Hardy envisioned a follow-up that went in an even darker direction, but found himself too depressed by his own music to find inspiration for lyrics. “During the pandemic, we had played around with doing even heavier songs than the last record, and those songs weren’t really getting completed,” Hardy sighs. But in shifting their focus towards a more wavy, R&B-influenced tone equally by Frank Ocean’s Blonde and Foxing’s Blonde-indebted masterpiece Nearer My God, Microwave knocked out singles “Circling the Drain” and “Straw Hat” in short order – both of which quickly became live staples and fan favorites. “Everything felt like it was falling into place,” Hardy recalls. “Like, ‘‘I think this is what we’re meant to do at this time.’”
Nearly five years after Death Is A Warm Blanket, Microwave launched LSD with “Bored Of Being Sad” – though perhaps a bit shinier than their past work, it’s a sound and sentiment that could’ve fit on Much Love or Death Is A Warm Blanket.
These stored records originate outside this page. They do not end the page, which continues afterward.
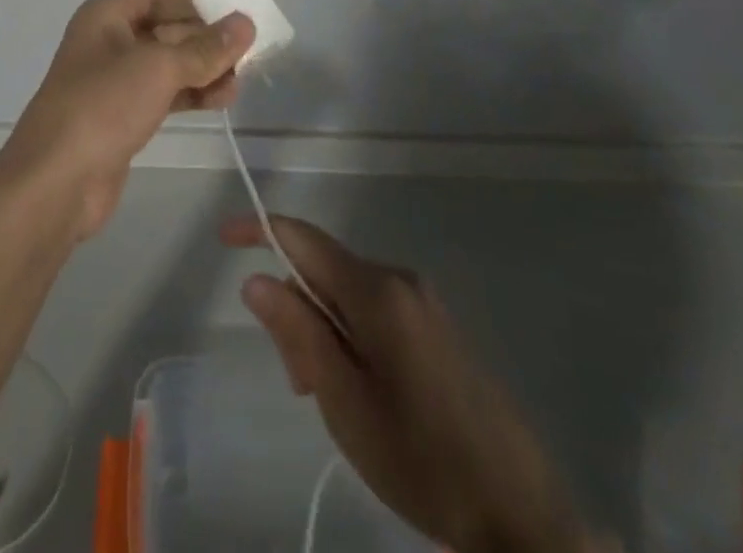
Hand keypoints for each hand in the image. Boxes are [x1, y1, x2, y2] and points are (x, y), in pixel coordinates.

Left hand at [0, 0, 251, 240]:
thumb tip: (245, 24)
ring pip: (168, 65)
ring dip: (203, 70)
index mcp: (106, 15)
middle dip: (206, 40)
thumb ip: (206, 47)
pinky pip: (164, 93)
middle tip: (248, 52)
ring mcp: (114, 81)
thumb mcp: (159, 67)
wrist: (56, 182)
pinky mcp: (122, 116)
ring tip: (239, 82)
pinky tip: (221, 100)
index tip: (237, 15)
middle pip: (167, 30)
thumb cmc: (104, 105)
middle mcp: (109, 41)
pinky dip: (192, 94)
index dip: (198, 3)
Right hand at [225, 215, 598, 552]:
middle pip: (325, 271)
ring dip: (324, 331)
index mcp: (376, 290)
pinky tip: (363, 393)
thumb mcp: (345, 403)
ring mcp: (423, 302)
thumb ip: (299, 332)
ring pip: (349, 294)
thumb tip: (256, 278)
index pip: (304, 238)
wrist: (518, 512)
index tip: (224, 237)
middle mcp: (400, 279)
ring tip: (332, 400)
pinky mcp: (437, 328)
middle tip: (298, 384)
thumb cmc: (421, 458)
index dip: (260, 230)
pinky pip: (376, 311)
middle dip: (297, 309)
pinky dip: (352, 338)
But on those albums, people who were bored of cursing the dark were more likely to spark a blunt than light the proverbial candle. Hardy had experimented with nearly all of the best-known narcotic acronyms, but never PMA. “People who are happy often just make a conscious choice to be happy,” Hardy muses. “And a lot of that is, ‘fake it till you make it,’ the things you say out loud just becomes your reality.”
Microwave had been releasing standalone singles for nearly two years before Let’s Start Degeneracy was announced, was there a point where you questioned whether you’d put out a full-length album again?
Nathan Hardy: We had actually talked about just releasing singles, but I think that people in this realm of music like albums and it gives an opportunity for a PR push and narrative surrounding a larger release. We had one album left on our deal with Pure Noise, plus we had also publicly implied that we were gonna be doing a whole record, so we were just like, “let’s hash it out.” But if “Circling The Drain” hadn’t done as well as it did – it became a crowd favorite live and it streamed really well – we may have been reconsidering whether we should just put out more singles. Instead, it was, “let this be the blueprint of a general direction.”